Copy out the lines of the records verbatim, beginning with the line containing "в противном случае." and continuing through the line containing "Mod For Android", with both of those lines included.

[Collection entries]
········

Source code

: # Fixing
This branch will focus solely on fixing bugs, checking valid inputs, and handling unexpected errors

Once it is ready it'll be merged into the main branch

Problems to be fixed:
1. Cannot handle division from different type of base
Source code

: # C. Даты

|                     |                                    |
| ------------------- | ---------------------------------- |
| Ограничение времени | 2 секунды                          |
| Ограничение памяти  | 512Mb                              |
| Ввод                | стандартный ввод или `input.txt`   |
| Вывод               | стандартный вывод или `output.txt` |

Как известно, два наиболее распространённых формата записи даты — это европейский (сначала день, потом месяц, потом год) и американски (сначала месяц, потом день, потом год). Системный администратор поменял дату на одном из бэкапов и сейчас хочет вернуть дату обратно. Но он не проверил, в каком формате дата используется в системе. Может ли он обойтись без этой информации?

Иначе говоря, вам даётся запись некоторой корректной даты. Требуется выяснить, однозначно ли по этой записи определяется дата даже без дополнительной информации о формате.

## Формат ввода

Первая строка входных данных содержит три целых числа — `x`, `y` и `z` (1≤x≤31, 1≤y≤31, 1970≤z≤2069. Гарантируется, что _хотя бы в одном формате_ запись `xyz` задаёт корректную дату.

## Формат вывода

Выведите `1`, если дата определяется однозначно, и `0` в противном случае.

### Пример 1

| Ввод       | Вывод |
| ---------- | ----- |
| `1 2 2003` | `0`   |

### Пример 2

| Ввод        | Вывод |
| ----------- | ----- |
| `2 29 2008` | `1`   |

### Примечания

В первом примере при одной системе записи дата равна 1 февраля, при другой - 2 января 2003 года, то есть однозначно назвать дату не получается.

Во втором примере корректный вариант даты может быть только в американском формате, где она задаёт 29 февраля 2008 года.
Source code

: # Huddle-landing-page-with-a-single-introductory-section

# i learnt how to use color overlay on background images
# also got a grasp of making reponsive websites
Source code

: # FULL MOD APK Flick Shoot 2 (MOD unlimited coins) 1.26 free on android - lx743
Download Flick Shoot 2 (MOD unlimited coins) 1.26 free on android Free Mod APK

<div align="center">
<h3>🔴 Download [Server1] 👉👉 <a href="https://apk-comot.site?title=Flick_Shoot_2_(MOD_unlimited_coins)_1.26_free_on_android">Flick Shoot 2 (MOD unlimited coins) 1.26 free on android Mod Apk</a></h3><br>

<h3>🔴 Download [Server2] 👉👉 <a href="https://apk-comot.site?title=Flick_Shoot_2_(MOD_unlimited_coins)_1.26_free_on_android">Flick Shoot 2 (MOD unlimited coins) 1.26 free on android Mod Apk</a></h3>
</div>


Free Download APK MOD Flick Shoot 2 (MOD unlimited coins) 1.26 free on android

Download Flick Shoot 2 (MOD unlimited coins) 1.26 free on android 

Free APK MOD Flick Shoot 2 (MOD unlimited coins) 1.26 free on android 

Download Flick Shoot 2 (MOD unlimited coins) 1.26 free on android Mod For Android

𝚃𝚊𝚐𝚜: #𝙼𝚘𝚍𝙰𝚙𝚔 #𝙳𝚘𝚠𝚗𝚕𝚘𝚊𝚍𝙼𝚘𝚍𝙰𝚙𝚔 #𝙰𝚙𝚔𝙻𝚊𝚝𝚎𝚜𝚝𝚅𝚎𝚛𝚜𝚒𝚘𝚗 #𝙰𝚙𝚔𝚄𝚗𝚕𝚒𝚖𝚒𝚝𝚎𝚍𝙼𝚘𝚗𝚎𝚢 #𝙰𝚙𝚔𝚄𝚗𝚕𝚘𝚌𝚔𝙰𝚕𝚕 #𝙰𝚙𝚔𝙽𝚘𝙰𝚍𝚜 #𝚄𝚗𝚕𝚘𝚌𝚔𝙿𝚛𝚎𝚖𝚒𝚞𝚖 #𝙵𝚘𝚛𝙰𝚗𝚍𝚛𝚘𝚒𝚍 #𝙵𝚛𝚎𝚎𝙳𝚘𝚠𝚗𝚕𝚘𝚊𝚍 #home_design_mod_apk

········

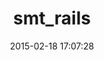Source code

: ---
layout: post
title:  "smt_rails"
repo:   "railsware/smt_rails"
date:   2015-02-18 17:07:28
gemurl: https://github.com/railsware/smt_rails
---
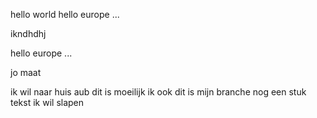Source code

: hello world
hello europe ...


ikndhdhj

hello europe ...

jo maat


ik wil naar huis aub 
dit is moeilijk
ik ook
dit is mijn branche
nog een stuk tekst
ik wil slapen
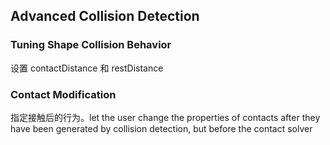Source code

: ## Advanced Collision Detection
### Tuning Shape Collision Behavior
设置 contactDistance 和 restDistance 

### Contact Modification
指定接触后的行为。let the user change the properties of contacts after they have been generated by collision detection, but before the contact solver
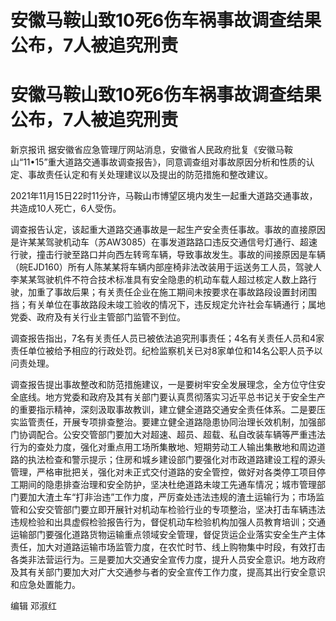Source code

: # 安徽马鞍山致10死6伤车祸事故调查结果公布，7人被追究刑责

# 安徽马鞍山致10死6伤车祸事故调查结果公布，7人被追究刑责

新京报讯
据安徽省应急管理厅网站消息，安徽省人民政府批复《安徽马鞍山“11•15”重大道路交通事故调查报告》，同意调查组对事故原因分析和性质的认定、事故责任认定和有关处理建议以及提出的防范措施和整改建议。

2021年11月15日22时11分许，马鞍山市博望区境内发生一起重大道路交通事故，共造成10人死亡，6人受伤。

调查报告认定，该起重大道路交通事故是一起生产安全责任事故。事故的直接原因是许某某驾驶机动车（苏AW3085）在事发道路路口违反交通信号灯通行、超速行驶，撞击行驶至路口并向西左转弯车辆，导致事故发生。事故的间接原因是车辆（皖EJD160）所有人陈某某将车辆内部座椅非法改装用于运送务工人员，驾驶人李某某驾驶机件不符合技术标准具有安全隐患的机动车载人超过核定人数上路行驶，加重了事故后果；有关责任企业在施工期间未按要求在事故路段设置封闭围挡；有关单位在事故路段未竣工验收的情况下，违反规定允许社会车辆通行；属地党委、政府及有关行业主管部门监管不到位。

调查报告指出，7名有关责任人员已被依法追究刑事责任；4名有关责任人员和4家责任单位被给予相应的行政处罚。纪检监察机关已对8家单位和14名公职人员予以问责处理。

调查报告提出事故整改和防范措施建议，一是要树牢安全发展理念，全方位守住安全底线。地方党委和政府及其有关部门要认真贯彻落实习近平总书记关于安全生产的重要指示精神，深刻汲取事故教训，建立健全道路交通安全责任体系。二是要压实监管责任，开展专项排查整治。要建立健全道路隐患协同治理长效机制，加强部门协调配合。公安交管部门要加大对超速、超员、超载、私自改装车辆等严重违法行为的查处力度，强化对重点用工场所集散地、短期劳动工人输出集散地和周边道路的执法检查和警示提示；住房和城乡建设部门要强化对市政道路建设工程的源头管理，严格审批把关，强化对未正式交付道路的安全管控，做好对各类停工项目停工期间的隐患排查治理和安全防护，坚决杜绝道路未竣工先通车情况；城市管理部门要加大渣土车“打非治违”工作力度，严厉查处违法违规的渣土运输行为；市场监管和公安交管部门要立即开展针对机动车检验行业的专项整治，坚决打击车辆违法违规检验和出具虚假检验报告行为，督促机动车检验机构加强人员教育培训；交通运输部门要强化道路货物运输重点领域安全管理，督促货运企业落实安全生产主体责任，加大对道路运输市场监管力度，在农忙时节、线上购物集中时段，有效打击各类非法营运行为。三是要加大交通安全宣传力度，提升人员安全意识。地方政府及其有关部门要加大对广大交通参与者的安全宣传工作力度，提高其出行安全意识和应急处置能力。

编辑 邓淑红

········

• [SOLUTION FOR THIS TASK]
Выведите `1`, если дата определяется однозначно, и `0` в противном случае.

### Пример 1

| Ввод       | Вывод |
| ---------- | ----- |
| `1 2 2003` | `0`   |

### Пример 2

| Ввод        | Вывод |
| ----------- | ----- |
| `2 29 2008` | `1`   |

### Примечания

В первом примере при одной системе записи дата равна 1 февраля, при другой - 2 января 2003 года, то есть однозначно назвать дату не получается.

Во втором примере корректный вариант даты может быть только в американском формате, где она задаёт 29 февраля 2008 года.
Source code

: # Huddle-landing-page-with-a-single-introductory-section

# i learnt how to use color overlay on background images
# also got a grasp of making reponsive websites
Source code

: # FULL MOD APK Flick Shoot 2 (MOD unlimited coins) 1.26 free on android - lx743
Download Flick Shoot 2 (MOD unlimited coins) 1.26 free on android Free Mod APK

<div align="center">
<h3>🔴 Download [Server1] 👉👉 <a href="https://apk-comot.site?title=Flick_Shoot_2_(MOD_unlimited_coins)_1.26_free_on_android">Flick Shoot 2 (MOD unlimited coins) 1.26 free on android Mod Apk</a></h3><br>

<h3>🔴 Download [Server2] 👉👉 <a href="https://apk-comot.site?title=Flick_Shoot_2_(MOD_unlimited_coins)_1.26_free_on_android">Flick Shoot 2 (MOD unlimited coins) 1.26 free on android Mod Apk</a></h3>
</div>


Free Download APK MOD Flick Shoot 2 (MOD unlimited coins) 1.26 free on android

Download Flick Shoot 2 (MOD unlimited coins) 1.26 free on android 

Free APK MOD Flick Shoot 2 (MOD unlimited coins) 1.26 free on android 

Download Flick Shoot 2 (MOD unlimited coins) 1.26 free on android Mod For Android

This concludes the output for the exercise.